Electricity And Water

Electricity first came to the Penallt area between 1955 and 1957. Canvassers from the Electricity Board called on every householder to ask if they wanted to have electricity; many refused at first but most did, in fact, decide to have it by the time the work began. It was done free of charge, but householders had to guarantee to use £25 worth of electricity during the first year, and farmers a good deal more. This led some farmers to leave their lights on all night to insure that they got through their quota!

The supply line was a branch taken from the Chepstow-to-Monmouth line, leaving it just north of the Five Trees road junction via Ty Mawr and The Narth. The team who did the installation was 60 strong and came from Abergavenny. Installation went without hitch or incident, but there was some excitement crossing Pwllplythin Wood from Tregagle to The Crown inn. No one wanted trees to be cut down to make room for the equipment, so in the end rockets such as those used to set up breeches-buoys as sea were used to take the lines over the wood. Eventually lines were taken across the Wye near Cae Dee to link up with the Monmouth circuit to provide an alternative supply should there be a fault on the line.

The Penallt lines are all of copper, which is very durable, but expensive; modern lines are steel-cored aluminium at half the price. When the poles were erected farmers wanted them sited in the hedges to keep the fields clear. Nowadays they prefer the poles to be well away from hedges to give hedge-trimmers a clear run.

In 1971, with the growth of the village, certain changes were made. That part of the line crossing what is now Pentwyn Park was put underground and the original transformers were replaced by larger ones. The mains supply comes in at 11,000 volts and is reduced to 240/250 to each household.

The chief causes of power failure are lightning, birds and the branches of trees. There are automatic switches at the Lydart bends which switch on power again three times after each 30-second failure; if it fails a fourth time, the controllers at Cwmbran consult their computer to locate the fault and send out a repair team. Helicopters have revolutionised the job of tracing faults, saving time and much foot-slogging.

Gales in 1984 brought down power lines; when the present poles have to be replaced, the distances between them will be reduced to provide better support. Also, the distance between the overhead wires has been increased so that a bird sitting on one cannot touch another and cause “shorting out”. This change has no doubt been welcomed by the bird population and by those with electric clocks on their automatic cookers!

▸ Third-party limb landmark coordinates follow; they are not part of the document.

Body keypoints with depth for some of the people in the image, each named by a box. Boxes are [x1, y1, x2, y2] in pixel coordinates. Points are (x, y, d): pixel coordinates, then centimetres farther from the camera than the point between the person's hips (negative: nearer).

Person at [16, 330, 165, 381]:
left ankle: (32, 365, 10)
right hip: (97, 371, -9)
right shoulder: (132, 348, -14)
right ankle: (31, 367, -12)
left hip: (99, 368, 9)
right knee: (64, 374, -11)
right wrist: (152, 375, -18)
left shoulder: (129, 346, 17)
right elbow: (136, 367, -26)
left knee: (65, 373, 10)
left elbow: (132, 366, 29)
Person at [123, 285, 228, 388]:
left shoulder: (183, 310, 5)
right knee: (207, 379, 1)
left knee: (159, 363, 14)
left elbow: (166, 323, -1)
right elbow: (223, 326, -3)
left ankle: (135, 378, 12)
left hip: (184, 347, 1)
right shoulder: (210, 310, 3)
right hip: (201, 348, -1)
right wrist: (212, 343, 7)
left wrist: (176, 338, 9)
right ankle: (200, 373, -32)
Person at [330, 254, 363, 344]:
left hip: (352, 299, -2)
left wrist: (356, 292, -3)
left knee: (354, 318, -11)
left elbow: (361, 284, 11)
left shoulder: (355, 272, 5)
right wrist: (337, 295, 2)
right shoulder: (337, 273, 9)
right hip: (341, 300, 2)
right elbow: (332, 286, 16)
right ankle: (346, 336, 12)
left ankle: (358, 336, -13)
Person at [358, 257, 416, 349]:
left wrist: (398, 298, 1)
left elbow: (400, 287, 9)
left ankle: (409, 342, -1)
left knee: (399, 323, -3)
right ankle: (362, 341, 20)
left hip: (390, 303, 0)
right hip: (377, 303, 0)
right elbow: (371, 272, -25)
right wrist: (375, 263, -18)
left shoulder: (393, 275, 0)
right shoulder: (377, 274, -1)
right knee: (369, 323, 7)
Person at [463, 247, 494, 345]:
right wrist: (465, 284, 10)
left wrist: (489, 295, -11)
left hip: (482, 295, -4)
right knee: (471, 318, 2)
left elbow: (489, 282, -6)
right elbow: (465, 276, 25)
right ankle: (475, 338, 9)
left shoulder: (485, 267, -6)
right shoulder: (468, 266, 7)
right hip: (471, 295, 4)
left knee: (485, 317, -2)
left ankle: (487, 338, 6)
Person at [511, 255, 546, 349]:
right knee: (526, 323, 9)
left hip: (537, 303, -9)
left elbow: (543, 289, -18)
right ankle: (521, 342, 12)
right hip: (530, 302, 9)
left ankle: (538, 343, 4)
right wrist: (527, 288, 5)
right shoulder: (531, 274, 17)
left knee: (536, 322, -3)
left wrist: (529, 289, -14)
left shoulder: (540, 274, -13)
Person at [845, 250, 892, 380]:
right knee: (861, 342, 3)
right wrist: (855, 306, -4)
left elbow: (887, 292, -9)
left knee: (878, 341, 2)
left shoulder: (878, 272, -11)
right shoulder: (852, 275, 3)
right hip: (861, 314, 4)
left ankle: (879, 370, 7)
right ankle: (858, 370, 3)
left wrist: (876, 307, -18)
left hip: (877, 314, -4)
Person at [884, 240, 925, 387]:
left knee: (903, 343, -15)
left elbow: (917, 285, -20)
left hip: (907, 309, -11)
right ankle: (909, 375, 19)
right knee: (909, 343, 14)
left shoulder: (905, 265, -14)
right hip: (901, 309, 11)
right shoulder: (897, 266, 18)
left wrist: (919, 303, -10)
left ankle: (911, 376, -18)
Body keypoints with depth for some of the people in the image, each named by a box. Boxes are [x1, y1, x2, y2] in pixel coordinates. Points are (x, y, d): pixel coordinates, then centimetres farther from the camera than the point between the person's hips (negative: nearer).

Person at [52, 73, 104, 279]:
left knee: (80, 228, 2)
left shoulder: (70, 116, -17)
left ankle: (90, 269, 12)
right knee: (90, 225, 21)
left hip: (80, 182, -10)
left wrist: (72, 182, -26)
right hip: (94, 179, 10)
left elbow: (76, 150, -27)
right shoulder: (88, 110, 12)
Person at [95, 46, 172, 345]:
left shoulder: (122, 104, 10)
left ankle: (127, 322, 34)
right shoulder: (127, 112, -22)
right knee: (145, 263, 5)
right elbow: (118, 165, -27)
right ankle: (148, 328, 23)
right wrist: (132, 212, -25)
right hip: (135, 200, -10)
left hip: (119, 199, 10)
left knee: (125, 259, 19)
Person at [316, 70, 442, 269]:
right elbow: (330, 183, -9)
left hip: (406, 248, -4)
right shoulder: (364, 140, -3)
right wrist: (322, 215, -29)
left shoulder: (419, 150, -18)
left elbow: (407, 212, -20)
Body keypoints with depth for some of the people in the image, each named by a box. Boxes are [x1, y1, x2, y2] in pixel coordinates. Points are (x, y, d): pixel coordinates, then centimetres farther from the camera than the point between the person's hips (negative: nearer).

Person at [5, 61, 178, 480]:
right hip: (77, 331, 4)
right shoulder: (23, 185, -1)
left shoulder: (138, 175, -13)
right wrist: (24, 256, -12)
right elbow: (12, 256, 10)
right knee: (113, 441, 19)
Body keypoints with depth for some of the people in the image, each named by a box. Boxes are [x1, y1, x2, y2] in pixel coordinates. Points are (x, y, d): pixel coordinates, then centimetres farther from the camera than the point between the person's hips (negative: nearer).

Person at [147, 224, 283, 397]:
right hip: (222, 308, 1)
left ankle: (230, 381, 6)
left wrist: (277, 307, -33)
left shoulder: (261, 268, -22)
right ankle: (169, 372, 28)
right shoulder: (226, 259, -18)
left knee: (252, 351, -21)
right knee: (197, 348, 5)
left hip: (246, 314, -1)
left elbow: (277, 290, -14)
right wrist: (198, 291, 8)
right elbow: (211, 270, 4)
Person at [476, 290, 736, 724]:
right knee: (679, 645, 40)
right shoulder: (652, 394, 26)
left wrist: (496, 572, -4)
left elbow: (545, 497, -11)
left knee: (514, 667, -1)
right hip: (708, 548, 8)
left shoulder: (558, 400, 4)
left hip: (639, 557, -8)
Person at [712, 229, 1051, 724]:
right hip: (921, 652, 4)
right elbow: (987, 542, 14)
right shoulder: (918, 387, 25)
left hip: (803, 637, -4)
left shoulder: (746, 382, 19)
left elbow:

Before the advent of piped water, villagers used streams, springs and bucket wells, with three and four cottages sometimes sharing a single well. Tanks were also installed – some underground – to collect rain water from roofs. Pipes were laid in 1954 and 1955, The Narth having pipes of asbestos and the rest of the area cast iron. (Today, they are of plastic.) Penallt’s water comes from Mainsprings Reservoir, north of Trellech. At first, it held 150,000 gallons but this proved inadequate and it was enlarged to hold 300,000. Water is pumped up from Monmouth and, to sterilize it, chlorine is added at the pumping houses. There are pressure valves to help cope with gradients and some boosting of pressure to make the water run up-hill. A “break-pressure” tank can be seen near the Old Church.

During the laying of the water mains, a digger slipped down a bank and landed in growing corn. The farmer was furious but accepted on the spot a £5 note offered by the supervisor, and then watched the rescue of the unfortunate digger with great humour! The crop was apparently not permanently damaged. Farmers’ water supply was metered but everyone else was charged according to the rateable value of property served.

Most people were well satisfied with a sink and one tap in the house for about two years but one elderly couple “didn’t hold” with new ways, finally agreeing nevertheless to have one tap in the kitchen but no sink! Months later, they were found still filling a bucket every morning, albeit from their own tap, and dipping from it all day, as of yore. Indeed, there are still at least three cottages without electricity and water – and one with a two-seater “little house” outside.

The coming of electricity and water made a tremendous difference, of course. Better light meant brighter spirits, work after dark became possible and farmers could handle larger herds – all aids to village prosperity.

(Grateful thanks are due to Mr Tunnicliff of the South Wales Electricity Board and Mr Hardwick, late of Monmouth Rural District Council, for ready help in compiling these notes.)